● **Dataset records**
☆ ☆ ☆ ☆ ☆

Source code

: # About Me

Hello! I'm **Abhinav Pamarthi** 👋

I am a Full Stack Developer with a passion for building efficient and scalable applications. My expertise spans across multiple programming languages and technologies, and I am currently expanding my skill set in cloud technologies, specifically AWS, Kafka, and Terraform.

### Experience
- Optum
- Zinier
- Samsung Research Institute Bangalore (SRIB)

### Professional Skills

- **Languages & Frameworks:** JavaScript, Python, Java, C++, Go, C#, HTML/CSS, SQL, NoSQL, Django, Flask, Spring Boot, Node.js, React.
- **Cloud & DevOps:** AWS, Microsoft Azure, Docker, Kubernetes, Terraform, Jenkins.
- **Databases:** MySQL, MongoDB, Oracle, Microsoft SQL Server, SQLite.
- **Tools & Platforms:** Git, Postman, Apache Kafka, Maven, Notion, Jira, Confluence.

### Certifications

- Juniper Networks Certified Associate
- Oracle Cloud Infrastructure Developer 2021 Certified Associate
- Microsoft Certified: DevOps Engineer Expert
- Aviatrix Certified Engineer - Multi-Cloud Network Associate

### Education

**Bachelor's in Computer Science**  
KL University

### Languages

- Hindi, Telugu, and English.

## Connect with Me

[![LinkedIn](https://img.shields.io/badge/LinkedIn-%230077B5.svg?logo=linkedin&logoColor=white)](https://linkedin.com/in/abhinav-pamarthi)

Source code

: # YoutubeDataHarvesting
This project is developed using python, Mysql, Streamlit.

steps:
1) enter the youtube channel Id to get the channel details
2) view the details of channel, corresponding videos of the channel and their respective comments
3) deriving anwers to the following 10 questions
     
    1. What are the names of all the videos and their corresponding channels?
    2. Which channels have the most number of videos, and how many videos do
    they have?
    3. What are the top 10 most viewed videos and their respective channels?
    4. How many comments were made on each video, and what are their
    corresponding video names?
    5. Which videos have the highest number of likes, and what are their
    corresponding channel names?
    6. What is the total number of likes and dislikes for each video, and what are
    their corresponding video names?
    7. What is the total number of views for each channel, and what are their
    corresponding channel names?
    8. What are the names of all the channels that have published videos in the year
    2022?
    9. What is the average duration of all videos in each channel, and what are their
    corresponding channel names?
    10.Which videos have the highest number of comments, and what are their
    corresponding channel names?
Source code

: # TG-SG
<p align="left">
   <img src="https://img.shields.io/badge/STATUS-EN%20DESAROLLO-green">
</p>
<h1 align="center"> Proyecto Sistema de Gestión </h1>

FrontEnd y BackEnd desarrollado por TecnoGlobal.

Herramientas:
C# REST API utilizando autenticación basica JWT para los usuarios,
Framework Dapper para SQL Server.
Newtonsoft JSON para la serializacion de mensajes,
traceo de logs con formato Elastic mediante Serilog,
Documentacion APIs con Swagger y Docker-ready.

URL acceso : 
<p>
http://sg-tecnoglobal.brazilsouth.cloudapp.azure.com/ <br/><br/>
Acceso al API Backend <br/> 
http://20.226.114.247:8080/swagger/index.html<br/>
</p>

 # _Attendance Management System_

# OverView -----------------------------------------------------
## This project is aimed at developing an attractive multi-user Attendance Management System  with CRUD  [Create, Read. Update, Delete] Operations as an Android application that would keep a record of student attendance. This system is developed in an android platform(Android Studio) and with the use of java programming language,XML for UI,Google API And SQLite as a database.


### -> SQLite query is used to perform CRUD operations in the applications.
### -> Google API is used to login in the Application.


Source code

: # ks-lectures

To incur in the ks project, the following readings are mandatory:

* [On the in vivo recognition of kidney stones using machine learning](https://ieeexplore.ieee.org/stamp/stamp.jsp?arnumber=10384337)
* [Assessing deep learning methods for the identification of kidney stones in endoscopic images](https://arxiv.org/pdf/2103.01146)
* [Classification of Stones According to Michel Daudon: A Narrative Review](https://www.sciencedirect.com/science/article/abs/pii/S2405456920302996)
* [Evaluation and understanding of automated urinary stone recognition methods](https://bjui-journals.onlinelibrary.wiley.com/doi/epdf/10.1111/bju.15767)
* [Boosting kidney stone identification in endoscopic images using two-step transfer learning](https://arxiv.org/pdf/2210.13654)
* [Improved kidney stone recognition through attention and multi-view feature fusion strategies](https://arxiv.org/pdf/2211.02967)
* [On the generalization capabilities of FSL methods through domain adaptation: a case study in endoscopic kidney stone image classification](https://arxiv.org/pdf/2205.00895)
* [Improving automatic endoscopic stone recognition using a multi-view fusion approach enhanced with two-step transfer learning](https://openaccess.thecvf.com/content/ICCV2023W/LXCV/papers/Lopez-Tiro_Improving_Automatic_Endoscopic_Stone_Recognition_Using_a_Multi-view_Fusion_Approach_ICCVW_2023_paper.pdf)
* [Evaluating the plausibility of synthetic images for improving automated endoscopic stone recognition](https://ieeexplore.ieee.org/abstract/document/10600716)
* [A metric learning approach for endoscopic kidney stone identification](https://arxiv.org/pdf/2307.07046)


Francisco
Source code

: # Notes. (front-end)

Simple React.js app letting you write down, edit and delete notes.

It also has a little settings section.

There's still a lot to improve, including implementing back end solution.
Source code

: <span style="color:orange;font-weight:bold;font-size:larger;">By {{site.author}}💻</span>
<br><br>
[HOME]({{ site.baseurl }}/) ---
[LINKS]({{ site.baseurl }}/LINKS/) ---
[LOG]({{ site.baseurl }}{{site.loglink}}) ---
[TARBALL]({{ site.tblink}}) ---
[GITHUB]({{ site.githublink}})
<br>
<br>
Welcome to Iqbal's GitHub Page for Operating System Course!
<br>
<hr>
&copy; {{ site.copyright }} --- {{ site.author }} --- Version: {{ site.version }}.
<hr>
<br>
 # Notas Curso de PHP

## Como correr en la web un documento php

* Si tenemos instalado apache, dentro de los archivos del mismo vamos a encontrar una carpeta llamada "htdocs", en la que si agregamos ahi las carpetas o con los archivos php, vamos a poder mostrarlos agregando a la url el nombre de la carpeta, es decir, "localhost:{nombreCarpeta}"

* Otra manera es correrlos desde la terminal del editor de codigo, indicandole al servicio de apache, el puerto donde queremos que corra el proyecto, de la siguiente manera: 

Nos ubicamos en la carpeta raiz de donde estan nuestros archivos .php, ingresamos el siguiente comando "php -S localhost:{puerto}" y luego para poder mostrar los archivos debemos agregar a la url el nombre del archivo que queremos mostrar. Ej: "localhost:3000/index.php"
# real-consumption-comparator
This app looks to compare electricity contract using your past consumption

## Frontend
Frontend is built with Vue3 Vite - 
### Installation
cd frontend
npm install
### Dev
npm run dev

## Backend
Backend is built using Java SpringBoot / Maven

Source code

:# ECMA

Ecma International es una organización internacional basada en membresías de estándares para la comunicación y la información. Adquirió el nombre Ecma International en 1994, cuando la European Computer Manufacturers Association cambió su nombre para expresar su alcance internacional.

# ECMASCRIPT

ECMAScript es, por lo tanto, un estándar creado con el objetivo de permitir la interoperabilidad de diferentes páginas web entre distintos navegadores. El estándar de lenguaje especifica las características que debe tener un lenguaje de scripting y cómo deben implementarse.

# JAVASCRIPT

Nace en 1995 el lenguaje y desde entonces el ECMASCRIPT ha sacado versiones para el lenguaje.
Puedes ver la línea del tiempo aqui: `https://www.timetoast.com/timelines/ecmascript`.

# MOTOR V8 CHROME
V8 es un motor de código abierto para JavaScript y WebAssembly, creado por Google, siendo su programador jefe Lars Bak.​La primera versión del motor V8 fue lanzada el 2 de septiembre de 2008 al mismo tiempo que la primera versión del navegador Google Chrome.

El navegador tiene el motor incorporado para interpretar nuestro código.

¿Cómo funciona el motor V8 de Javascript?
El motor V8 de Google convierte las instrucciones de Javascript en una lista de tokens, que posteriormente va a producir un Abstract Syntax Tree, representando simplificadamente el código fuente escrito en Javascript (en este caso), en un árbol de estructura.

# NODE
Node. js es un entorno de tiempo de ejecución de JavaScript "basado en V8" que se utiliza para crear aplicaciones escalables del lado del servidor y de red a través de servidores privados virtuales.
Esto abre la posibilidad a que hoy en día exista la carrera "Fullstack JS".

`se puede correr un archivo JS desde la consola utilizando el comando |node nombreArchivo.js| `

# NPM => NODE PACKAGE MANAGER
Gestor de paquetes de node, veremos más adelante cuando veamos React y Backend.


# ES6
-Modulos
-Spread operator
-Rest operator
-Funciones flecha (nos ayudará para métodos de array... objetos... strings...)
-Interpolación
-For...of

☆ ☆ ☆ ☆ ☆

● **Work request**
Extract the lines between the line containing "### Certifications" and the line containing "3) deriving anwers", inclusive, reproducing each one verbatim.

● **Result for this task**
### Certifications

- Juniper Networks Certified Associate
- Oracle Cloud Infrastructure Developer 2021 Certified Associate
- Microsoft Certified: DevOps Engineer Expert
- Aviatrix Certified Engineer - Multi-Cloud Network Associate

### Education

**Bachelor's in Computer Science**  
KL University

### Languages

- Hindi, Telugu, and English.

## Connect with Me

[![LinkedIn](https://img.shields.io/badge/LinkedIn-%230077B5.svg?logo=linkedin&logoColor=white)](https://linkedin.com/in/abhinav-pamarthi)

Source code

: # YoutubeDataHarvesting
This project is developed using python, Mysql, Streamlit.

steps:
1) enter the youtube channel Id to get the channel details
2) view the details of channel, corresponding videos of the channel and their respective comments
3) deriving anwers to the following 10 questions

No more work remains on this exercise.